Will the AARP Support an Overhaul of Social Security?

So, did they or didn’t they?

Did the American Association of Retired Persons (AARP) – easily the country’s most influential seniors group – abandon its opposition to cutting Social Security benefits?

The question surfaced June 17, when the Wall Street Journal published a front-page article suggesting the AARP’s board had approved an effort driven by one of the organization’s policy chiefs, John Rother, to ride the increasingly dominant view in Washington: Social Security must be overhauled to remain solvent beyond 2036 – especially considering that the retired population is expected to grow dramatically and the number of workers contributing to the program will shrink.

According to the Journal, the AARP planned a series of town-hall meetings to articulate the organization’s apparently evolving view on ensuring Social Security solvency. The AARP had also severed ties with Strengthen Social Security, a coalition of some 300 disparate groups, including the National Organization for Women and the League of Rural Voters, that have vigorously opposed any attempt to cut Social Security.
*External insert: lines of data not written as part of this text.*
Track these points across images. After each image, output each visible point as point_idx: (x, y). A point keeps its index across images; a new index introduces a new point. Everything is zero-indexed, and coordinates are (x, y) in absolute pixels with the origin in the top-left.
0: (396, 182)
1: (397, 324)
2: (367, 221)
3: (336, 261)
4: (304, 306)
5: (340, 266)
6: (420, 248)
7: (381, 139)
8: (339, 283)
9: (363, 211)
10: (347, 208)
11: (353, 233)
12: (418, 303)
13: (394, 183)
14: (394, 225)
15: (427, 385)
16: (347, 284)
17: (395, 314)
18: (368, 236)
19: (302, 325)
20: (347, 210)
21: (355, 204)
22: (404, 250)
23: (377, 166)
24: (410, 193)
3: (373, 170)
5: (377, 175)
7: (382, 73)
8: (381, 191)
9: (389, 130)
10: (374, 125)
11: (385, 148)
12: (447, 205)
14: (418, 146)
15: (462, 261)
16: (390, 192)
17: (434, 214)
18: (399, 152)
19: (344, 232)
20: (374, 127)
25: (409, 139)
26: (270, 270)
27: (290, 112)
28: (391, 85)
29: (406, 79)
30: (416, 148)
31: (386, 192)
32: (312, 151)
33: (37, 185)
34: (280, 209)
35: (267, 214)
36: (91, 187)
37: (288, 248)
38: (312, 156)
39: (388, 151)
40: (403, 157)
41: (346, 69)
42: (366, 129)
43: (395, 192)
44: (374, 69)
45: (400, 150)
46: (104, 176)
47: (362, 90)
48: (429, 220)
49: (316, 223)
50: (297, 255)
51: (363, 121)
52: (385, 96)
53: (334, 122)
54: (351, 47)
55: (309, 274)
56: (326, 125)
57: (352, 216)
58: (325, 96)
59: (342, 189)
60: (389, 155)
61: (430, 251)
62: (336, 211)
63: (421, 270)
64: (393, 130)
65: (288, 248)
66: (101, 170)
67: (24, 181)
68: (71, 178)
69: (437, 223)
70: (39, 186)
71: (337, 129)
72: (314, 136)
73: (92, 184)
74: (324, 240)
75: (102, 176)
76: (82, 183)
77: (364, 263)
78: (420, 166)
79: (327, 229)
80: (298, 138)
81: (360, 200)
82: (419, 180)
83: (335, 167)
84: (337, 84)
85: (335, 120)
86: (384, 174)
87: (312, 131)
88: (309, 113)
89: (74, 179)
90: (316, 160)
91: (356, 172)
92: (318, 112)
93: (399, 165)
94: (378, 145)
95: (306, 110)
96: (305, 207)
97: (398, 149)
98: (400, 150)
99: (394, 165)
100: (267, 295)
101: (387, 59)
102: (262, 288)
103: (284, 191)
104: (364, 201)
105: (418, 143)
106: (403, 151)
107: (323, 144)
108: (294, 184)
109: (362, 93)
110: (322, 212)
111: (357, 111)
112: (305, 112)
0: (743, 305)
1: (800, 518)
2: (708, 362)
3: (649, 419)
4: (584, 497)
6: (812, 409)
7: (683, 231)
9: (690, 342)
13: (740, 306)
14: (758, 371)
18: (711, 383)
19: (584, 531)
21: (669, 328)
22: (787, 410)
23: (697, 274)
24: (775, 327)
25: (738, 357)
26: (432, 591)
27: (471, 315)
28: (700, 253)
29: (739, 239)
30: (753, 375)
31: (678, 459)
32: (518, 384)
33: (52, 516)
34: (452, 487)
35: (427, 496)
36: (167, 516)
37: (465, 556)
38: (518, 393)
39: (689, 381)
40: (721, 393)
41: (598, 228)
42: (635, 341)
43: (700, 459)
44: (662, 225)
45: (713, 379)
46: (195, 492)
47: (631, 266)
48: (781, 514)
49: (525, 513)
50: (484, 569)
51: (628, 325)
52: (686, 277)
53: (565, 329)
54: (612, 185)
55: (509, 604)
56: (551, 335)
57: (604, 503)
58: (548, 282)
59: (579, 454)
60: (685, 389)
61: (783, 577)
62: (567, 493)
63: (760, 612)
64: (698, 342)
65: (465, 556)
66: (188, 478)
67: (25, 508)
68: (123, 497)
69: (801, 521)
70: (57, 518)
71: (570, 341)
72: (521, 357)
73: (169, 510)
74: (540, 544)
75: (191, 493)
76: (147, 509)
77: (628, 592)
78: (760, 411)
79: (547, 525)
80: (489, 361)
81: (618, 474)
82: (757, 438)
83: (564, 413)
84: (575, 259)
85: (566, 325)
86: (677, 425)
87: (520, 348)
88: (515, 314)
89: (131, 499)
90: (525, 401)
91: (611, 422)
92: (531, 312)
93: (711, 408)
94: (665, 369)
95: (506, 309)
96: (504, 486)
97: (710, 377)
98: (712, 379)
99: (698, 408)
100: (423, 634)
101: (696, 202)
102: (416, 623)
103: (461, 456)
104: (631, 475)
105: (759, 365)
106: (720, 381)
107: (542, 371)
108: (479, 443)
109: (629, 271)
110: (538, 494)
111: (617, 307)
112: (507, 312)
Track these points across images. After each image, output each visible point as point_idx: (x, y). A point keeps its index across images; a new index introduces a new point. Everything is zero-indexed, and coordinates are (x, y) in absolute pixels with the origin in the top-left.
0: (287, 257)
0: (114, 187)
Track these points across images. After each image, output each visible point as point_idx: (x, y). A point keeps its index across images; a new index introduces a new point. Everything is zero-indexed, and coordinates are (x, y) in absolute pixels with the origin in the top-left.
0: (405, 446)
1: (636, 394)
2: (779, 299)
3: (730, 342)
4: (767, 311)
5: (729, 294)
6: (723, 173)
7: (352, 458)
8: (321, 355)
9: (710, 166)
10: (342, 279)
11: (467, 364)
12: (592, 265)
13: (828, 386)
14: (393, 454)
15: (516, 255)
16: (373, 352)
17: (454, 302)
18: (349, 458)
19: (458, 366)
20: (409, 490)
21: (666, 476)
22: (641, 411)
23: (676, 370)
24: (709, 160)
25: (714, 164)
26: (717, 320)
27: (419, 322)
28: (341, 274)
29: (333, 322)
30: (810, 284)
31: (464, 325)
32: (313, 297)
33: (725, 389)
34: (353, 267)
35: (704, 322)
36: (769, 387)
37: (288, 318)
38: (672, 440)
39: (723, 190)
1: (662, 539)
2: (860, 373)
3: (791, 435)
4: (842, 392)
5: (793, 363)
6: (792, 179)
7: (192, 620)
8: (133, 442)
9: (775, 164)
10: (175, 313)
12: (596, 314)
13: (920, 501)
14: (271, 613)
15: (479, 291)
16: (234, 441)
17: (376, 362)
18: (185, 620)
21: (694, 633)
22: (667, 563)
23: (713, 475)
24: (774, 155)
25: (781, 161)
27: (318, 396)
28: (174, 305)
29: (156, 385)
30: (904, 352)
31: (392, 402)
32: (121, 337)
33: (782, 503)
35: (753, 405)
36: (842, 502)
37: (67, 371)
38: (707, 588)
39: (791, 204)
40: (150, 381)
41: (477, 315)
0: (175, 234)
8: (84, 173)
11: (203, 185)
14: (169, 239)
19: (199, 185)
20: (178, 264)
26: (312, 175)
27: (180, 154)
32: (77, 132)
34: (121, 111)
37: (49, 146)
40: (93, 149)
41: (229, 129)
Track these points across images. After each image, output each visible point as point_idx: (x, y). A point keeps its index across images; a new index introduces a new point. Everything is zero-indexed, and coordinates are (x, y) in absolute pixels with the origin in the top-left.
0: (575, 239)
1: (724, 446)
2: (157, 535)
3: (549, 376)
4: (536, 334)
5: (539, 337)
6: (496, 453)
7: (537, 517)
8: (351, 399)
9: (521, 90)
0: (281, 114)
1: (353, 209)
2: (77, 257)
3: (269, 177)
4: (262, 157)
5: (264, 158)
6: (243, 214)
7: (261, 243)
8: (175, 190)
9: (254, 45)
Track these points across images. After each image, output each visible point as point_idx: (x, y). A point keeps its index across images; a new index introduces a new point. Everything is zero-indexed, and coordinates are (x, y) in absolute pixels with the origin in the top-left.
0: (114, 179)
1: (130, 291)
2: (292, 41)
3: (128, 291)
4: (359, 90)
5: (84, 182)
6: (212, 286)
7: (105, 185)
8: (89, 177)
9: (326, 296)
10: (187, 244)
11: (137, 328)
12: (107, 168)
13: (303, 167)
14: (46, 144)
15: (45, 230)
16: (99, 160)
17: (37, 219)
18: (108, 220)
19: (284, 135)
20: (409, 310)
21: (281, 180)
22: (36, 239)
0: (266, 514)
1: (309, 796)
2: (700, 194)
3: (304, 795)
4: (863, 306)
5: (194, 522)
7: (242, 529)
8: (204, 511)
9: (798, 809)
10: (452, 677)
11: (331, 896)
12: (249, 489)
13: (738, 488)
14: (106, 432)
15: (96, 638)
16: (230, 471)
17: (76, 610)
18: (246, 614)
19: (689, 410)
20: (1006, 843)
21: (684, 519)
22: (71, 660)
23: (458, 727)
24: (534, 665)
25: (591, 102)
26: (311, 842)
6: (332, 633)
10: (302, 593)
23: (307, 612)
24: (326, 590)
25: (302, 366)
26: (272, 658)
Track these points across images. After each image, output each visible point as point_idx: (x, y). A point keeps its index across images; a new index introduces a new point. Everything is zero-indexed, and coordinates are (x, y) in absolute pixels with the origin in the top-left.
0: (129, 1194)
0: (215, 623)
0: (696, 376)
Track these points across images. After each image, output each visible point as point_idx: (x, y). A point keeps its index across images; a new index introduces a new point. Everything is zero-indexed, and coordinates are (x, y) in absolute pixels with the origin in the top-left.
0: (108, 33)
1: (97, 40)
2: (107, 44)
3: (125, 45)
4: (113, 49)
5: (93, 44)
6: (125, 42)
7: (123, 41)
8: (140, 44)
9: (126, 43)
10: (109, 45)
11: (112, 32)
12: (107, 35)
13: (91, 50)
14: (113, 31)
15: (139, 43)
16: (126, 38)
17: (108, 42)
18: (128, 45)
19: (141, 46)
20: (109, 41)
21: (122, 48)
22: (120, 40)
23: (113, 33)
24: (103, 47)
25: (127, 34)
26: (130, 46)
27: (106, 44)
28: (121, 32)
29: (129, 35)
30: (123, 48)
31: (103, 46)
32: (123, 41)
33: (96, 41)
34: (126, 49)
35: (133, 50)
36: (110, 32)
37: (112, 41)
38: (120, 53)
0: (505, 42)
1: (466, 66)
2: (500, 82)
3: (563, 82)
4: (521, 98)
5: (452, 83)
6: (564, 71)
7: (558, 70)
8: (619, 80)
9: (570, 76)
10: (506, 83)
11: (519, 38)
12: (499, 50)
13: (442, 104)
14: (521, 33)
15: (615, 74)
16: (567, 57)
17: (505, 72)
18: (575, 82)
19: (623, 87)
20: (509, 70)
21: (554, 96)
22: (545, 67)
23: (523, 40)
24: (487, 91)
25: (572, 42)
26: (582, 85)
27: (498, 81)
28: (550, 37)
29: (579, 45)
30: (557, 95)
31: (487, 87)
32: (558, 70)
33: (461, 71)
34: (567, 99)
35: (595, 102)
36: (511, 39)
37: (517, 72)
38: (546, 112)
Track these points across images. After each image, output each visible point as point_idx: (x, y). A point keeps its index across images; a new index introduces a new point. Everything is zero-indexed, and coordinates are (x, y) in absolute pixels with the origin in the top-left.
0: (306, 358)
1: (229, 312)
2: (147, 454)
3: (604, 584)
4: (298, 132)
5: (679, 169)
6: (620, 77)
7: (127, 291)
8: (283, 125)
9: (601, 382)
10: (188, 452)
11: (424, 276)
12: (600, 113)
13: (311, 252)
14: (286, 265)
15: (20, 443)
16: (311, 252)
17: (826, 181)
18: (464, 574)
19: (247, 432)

Editorial pages and blogs pounced. Eric Kingson, Strengthening Social Security’s co-director, says the AARP’s apparent shift has “opened the floodgates to legitimizing that it’s OK to have cuts. It’s a betrayal.”

Within hours, the AARP’s chief executive, A. Barry Rand, denounced the Journal’s story with a statement, that read in part: “AARP is as committed as we’ve ever been to fighting to protect Social Security for today’s seniors and strengthening it for future generations.”

While that’s not exactly a Shermanesque denial, it does merit some parsing.

Remember that much for much of its history, the AARP has driven the treatment of Social Security as a sacred federal program. Social Security’s projected insolvency date, 2036, seemed so far away.  In recent years, however, AARP executives have been open to considering a restructuring of Social Security’s benefits program.  In 2008, for example, it published a report that suggested that Social Security benefits for the wealthy could be lowered, partly to reduce costs – but not so much that they become skeptical about investing in the program. The document also suggested considering raising from 62 years old the earliest age someone can be eligible to receive benefits. “We’ve been out there on this issue for some time,” says Bill Novelli, who served as the AARP’s chief executive from 2000 to 2009.

So does that mean the AARP is open to cutting Social Security benefits, if it’s in the nation’s interest? Not necessarily. The organization, rightly, wants to be a player in the conversation about Social Security’s future – especially if the program can be extricated from the escalating deficit debate. The apparent shift reflects an internal civil war, an acknowledgment that the long-held opposition to Social Security reform is unsustainable. It’s also about keeping the organization relevant to prospective members. Those members may well think, “Why would you join an organization in 20 years that stood in the way of reform and saving the system?” says Jonathan Cowan, president of Third Way, a liberal-leaning think tank. In the mid-1990s, when Cowan led protests outside the AARP’s Washington headquarters, he recalls being offered milk and cookies. So of the AARP’s apparent shift, he says: “This is a gigantic crack in the Berlin Wall on Social Security.”